**AUFGABENSTELLUNG:**
- A) Wer war laut dem Auszug über die Dokumentation zu Jodorowskys Dune bei Dune für die Spezialeffekte zuständig?
- B) Führe den Auszug über die Dokumentation zu Jodorowskys Dune im Anschluss an das Zitat des Filmkritikers fort.

Ein nur augenscheinlich sinnloses Filmprojekt
Zum Schluss veranschaulicht die Doku sehr schön im Direktvergleich, welche Ideen aus Dune in spätere Sci-Fi-Meilensteine übernommen wurden. So zeigt sich zum Beispiel in den Schwertkämpfen aus Krieg der Sterne (1977) ein enormer Einfluss der Dune-Skizzen. Zeichnungen aus der Sicht eines Roboters, der seine Umgebung scannt, erinnern an den Terminator. Dan O´Bannon, der bei Dune für die Spezialeffekte verantwortlich war, arbeitete später bei Alien (1979) erneut mit Möbius, Foss und HR Giger zusammen. Weitere Beispiele, die sich von den Skizzen inspirieren ließen, sind Flash Gordon (1980), Jäger des verlorenen Schatzes (1981), Masters of the Universe (1987), Contact (1997) oder auch Prometheus (2012). Somit ist Jodorowsky´s Dune ein nur augenscheinlich sinnloses Projekt, ohne dessen Einflüsse es die größten Sci-Fi-Werke, wie wir sie heute kennen, vermutlich gar nicht geben würde. Letztendlich wurde Dune – Der Wüstenplanet 1984 sogar von David Lynch verfilmt, diesen fand zumindest Jodorowsky jedoch grottenschlecht.
„Dune ist wie ein gewaltiger Asteroid, der die Erde um Haaresbreite verfehlt, es aber schafft, sie mit all seinen wundervollen Sporen zu befruchten.“ (Devin Faraci, Filmkritiker)

**BEREITGESTELLTE DATEN:**
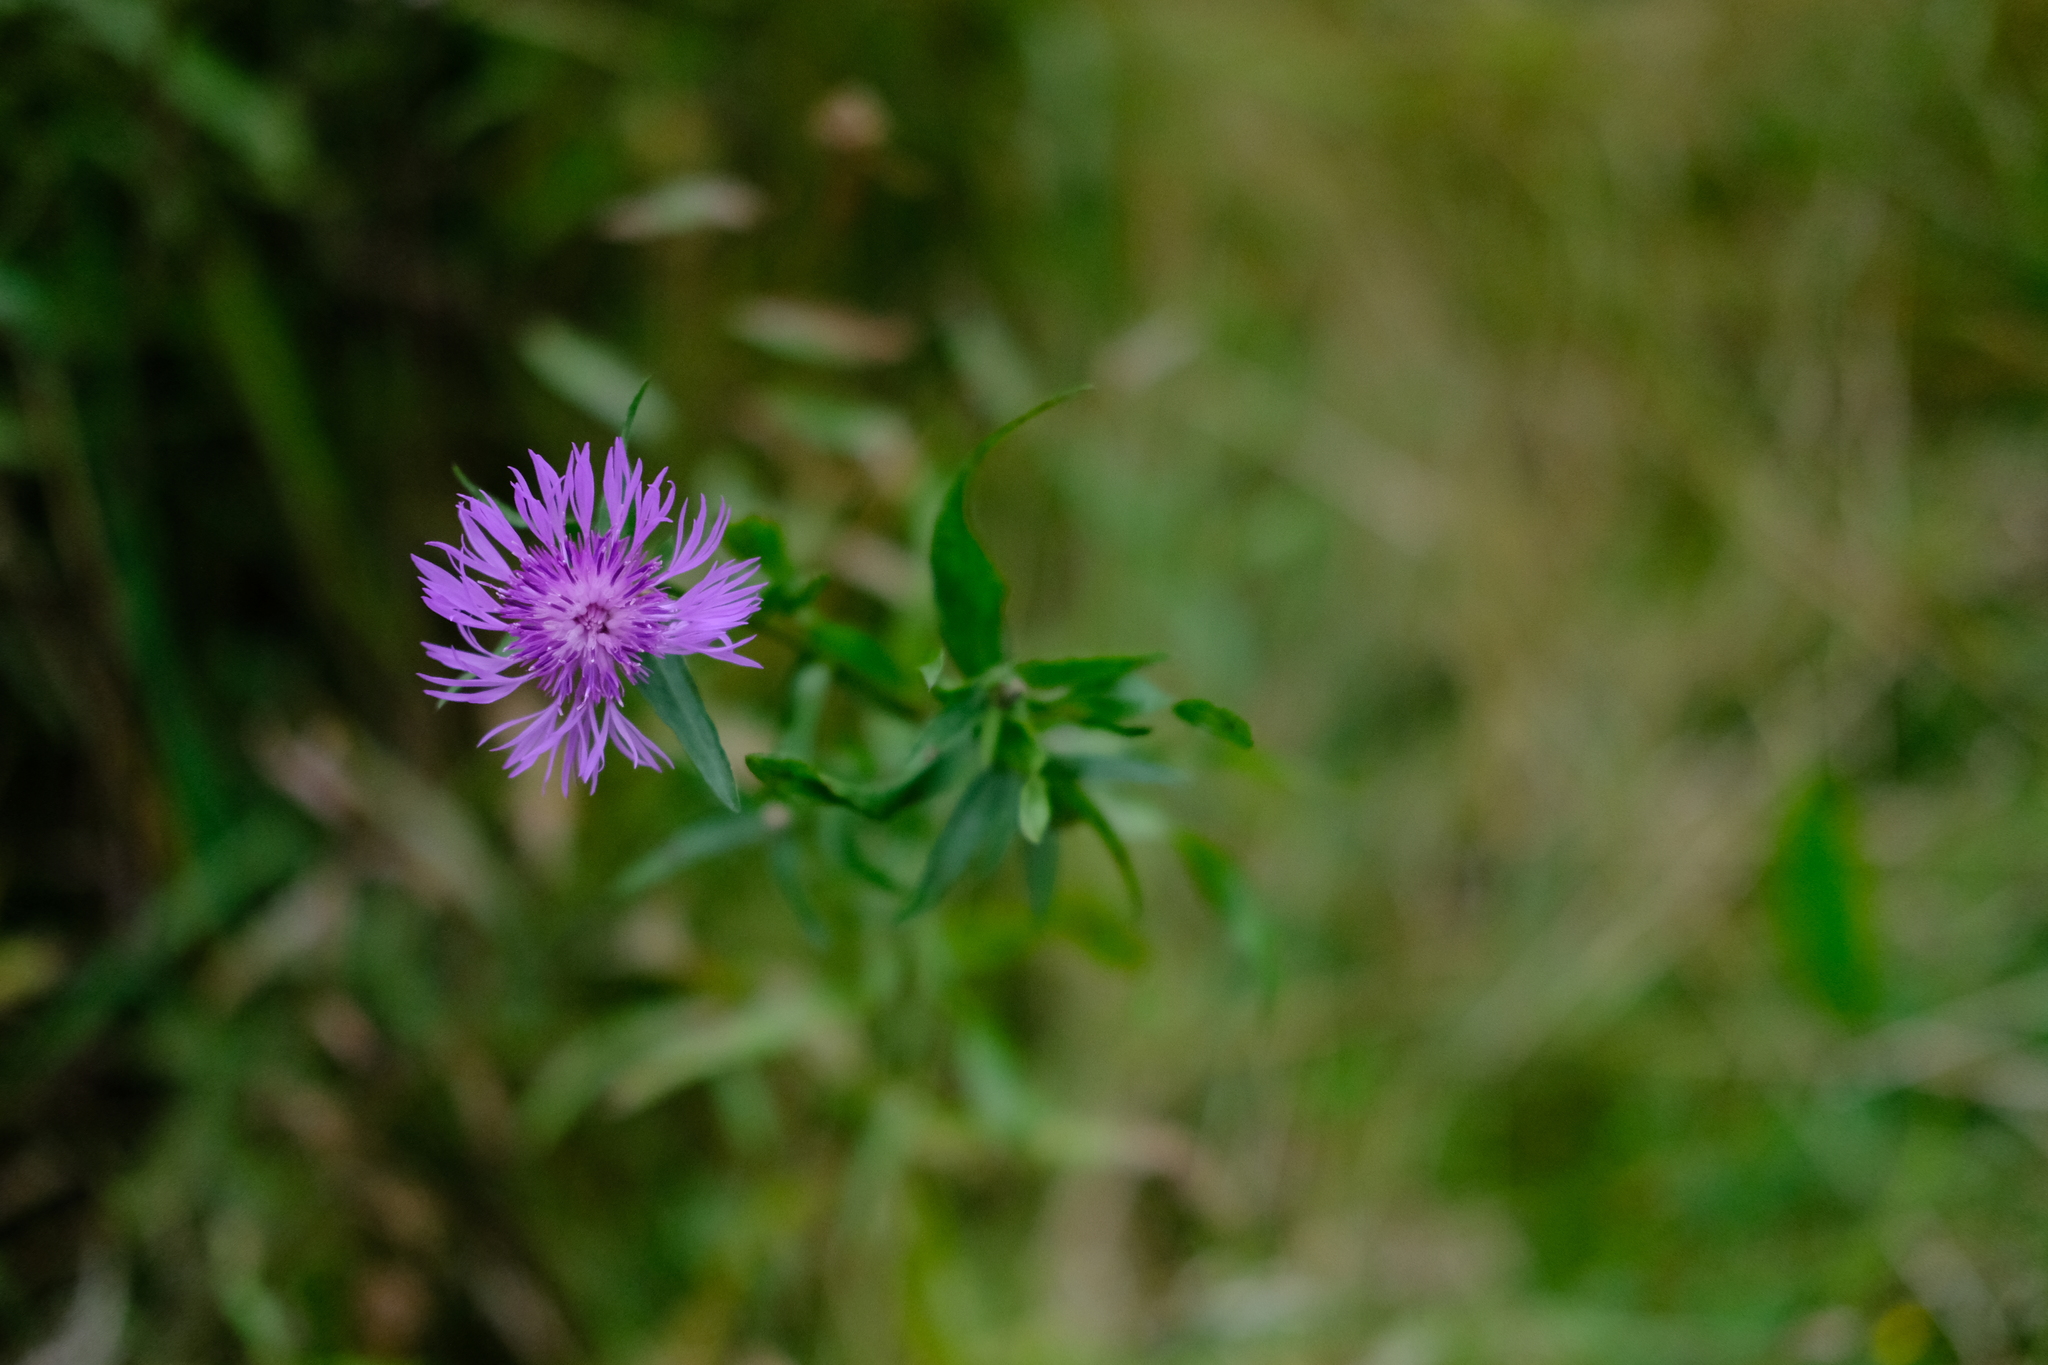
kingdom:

**SCHRIFTLICHE ANTWORTEN:**
- A) Dan O´Bannon war bei Dune für die Spezialeffekte verantwortlich.

- B)
Unser Fazit zu Jodorowsky´s Dune
Jodorowsky´s Dune handelt von einem ebenso genial-verrückten wie auch sympathischen Mann, der seiner Zeit so weit voraus war, dass die Zeit nicht mithalten konnte. Ebenso behandelt die Doku jedoch auch das Filmemachen an sich sowie die Leidenschaft, die sich dahinter verbergen kann. Sie erzählt von Ehrgeiz, geplatzten Träumen, visionären Exzentrikern und einem Film, der zwar nie gedreht wurde, der aber dennoch seine Spuren in der Welt des Science-Fiction-Filmes hinterlassen hat. Der Doku gelingt es dabei, durch lebendige Skizzen und interessante Interviews, allen voran die mit Jodorowsky selbst, wenigstens annähernd einen Eindruck davon zu vermitteln, was für ein abgefahrener, meisterhafter Trip Dune geworden wäre, hätte er es denn wirklich auf die Leinwand geschafft. Zum Schluss äußert die Doku in Form von Jodorowsky selbst sogar Kritik an der zunehmenden Kommerzialisierung des Mediums Film, welche das Geld stets über die Kunst stellt. Jodorowsky´s Dune ist faszinierend, hochinteressant und für jeden Cineasten ein Muss!
„Ich wollte keinen Film erschaffen, sondern etwas Heiliges.“ (Alejandro Jodorowsky)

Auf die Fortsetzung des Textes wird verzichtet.